Talk

Advanced search

Anyone regret moving back to the UK because they were so homesick.......

(160 Posts)
scottswede Mon 20-May-13 16:11:21

Following on from the homesickness threads. I was wondering if anyone had moved back to their home country because they just couldn't settle, only to regret the move back home.....
I know everyone has bouts of homesickness, from every day to only on special occasions, from little things like not being able to buy certain foods to huge hating the weather issues. From taking a couple of months to settle to unbearable homesickness after 10 plus years.
What made you say"I just can't do this anymore"
Was moving back what you though, did you settle in, did you regret moving back, wished you'd stuck it out longer, taken more trips home to quench the thirst.
I am lucky I have the opportunity to return to the UK, with a willing dh (living in his home country now) we are making plans for next year. We have lived here for 3 years and I knew almost immediately it wasn't going to work though we have tried hard to make it, just not feeling the love.....
I know the UK is not the perfect place, but I know we can can a more enjoyable life there.

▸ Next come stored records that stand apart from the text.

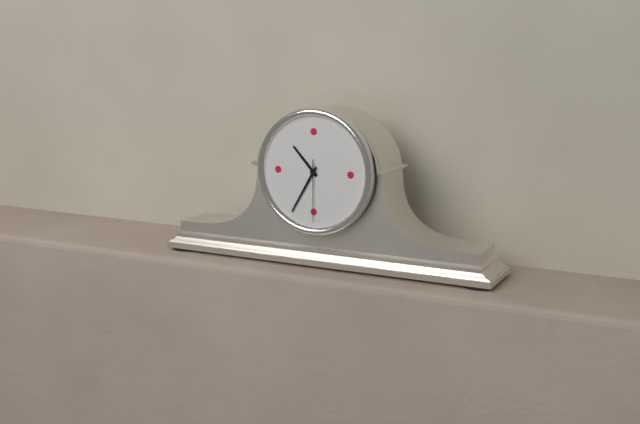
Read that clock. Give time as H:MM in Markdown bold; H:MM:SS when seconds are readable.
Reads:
**10:35:30**
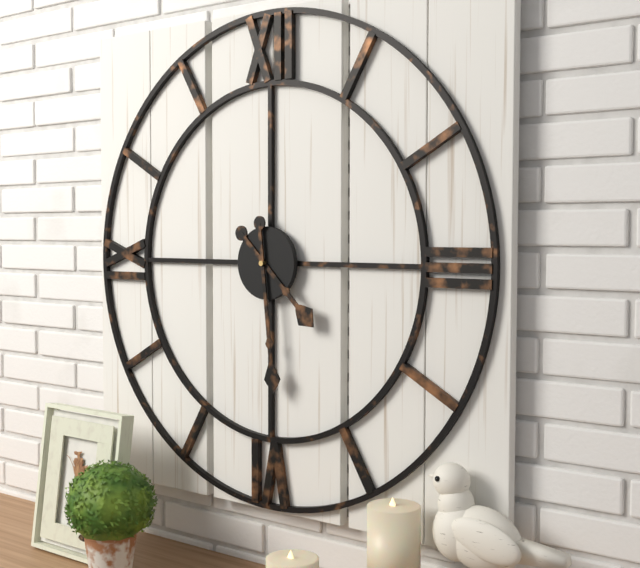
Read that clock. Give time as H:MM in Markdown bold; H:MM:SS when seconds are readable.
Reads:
**4:29**
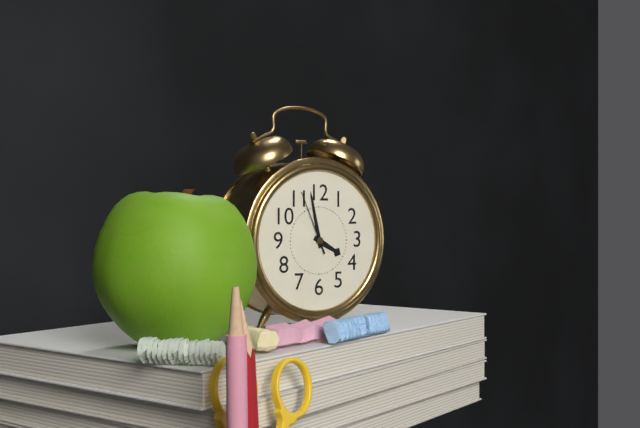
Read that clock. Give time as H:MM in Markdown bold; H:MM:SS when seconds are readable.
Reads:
**3:58:56**
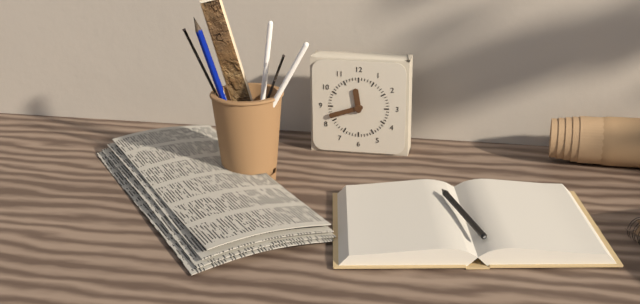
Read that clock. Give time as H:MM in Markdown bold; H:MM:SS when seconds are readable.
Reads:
**11:42**
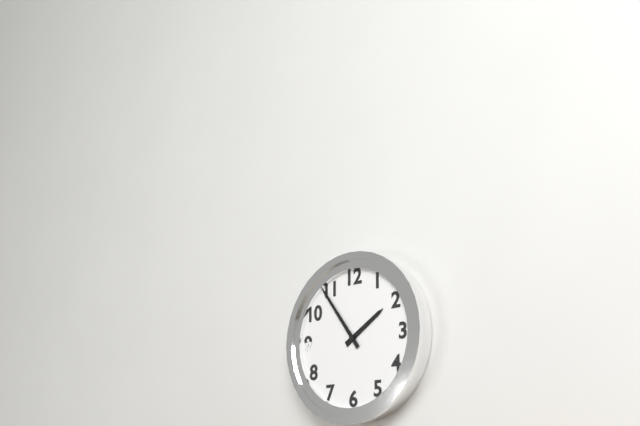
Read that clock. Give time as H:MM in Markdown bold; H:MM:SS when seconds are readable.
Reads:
**1:54**
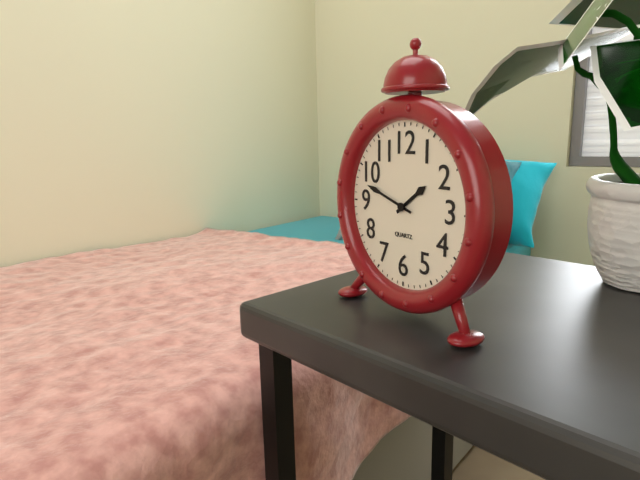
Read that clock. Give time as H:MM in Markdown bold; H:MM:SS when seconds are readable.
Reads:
**1:48**
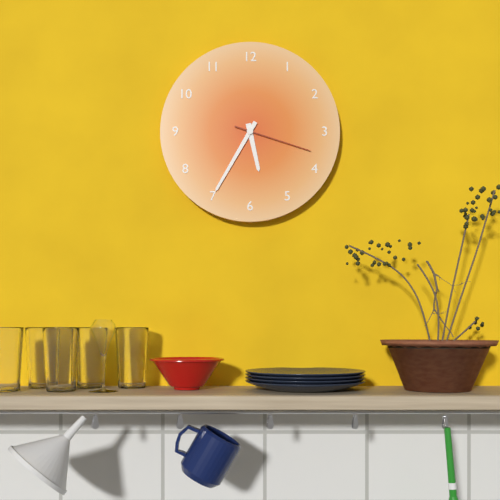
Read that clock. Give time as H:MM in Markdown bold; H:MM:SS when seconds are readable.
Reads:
**5:35:18**
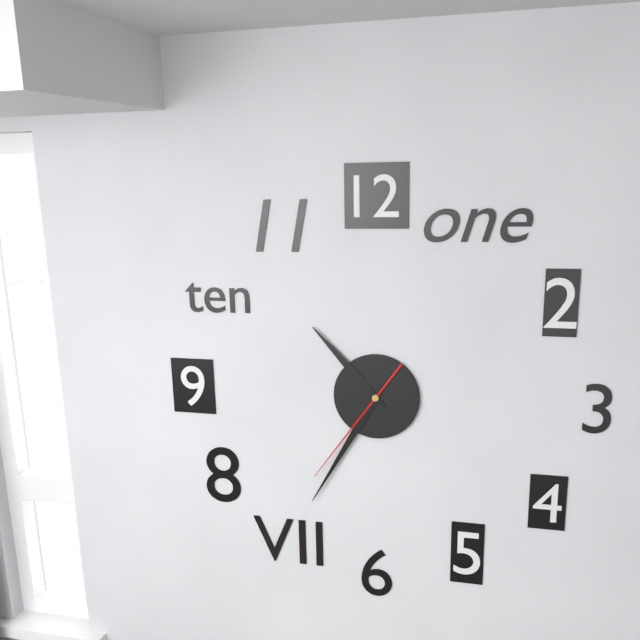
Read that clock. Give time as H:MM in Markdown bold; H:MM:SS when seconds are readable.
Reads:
**10:35:36**
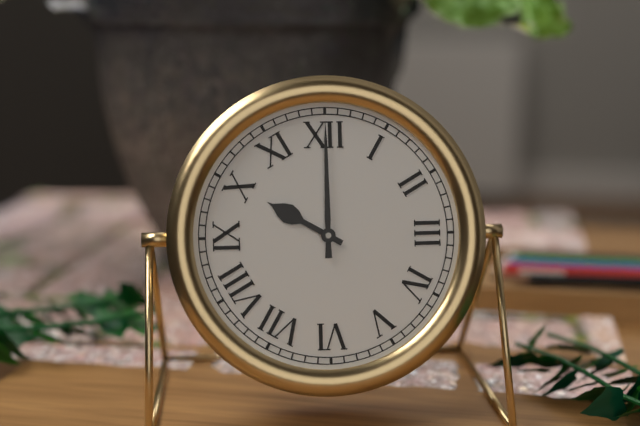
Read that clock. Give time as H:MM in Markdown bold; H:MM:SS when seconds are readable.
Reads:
**10:00**
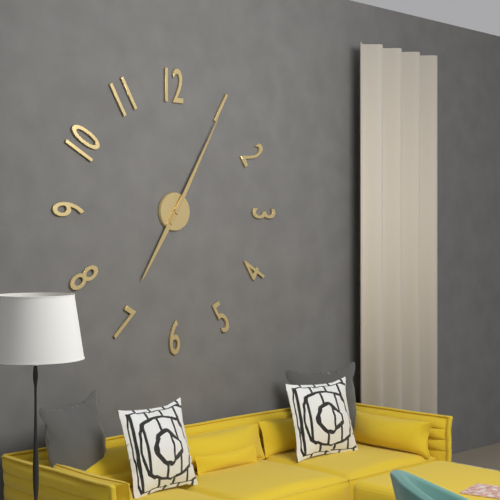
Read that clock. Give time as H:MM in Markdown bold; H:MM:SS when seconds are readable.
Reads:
**7:05**
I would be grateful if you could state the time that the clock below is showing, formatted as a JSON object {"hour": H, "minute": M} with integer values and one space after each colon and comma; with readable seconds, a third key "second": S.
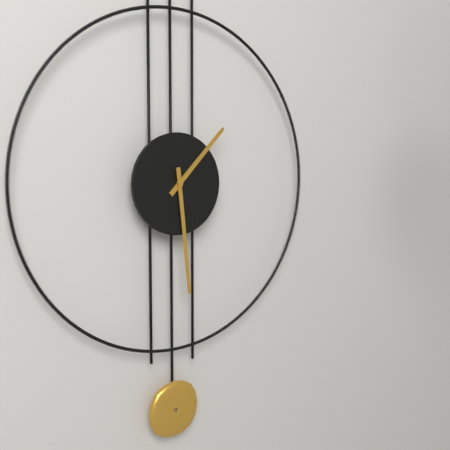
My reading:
{"hour": 1, "minute": 29}
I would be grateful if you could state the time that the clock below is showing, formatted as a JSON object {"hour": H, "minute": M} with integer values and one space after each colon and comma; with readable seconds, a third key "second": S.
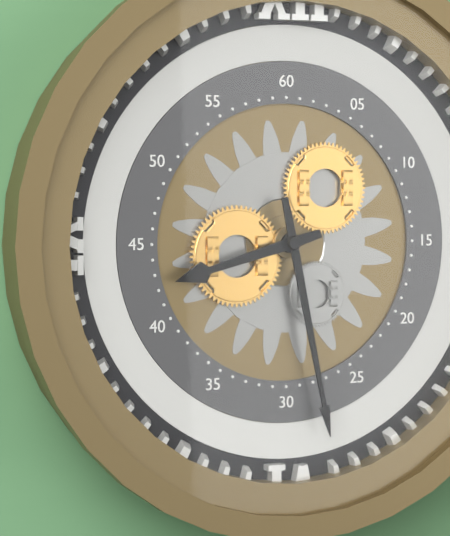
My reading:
{"hour": 8, "minute": 28}
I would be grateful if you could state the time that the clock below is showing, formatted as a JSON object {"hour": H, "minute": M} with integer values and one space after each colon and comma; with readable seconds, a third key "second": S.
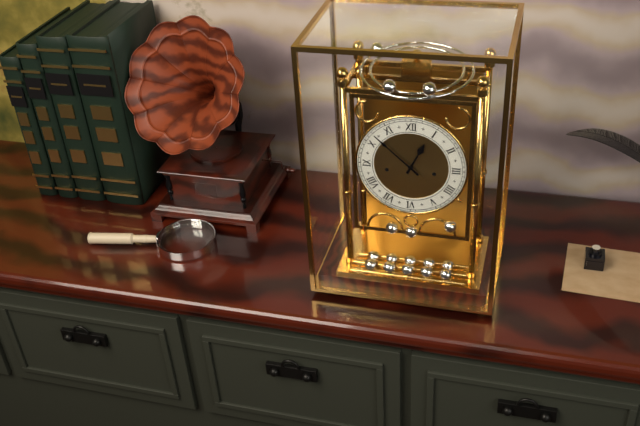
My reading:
{"hour": 12, "minute": 52}
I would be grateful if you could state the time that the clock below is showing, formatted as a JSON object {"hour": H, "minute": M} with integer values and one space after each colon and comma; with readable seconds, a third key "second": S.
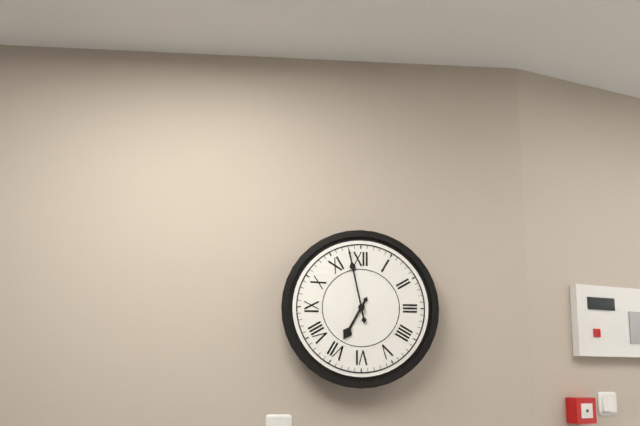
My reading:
{"hour": 6, "minute": 58}
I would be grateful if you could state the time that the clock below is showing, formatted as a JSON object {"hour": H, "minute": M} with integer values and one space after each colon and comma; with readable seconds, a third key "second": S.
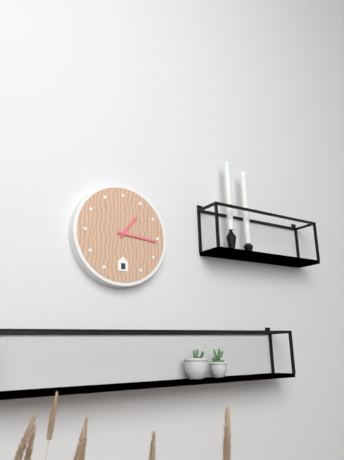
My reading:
{"hour": 1, "minute": 16}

oodlesofpoodle Tue 07-Feb-17 22:57:18

The sentiment is so kind. Even if you don't or can't pm me because your life gets complicated, I want you to know that I know you care. But life happens. And as much as you mean what you say now, you may not follow through. You have lifted my spirits, made me think that just may be, good things can happen in the future... So thanks for giving me real hope.. A little faith in the goodness of people. That alone, may help me. Please do let me know how life turns out for you? Even if you can't follow through? And I wish you every success at every stage of your return. And sincere blessings! How kind of you to even WANT to help. Tearful, happy thanks.

DeliveredByKiki Mon 06-Feb-17 02:08:58

Oh oodles didn't want to read and run, I'm so sorry you've been through so much. Hope your husband is now getting the care he needs?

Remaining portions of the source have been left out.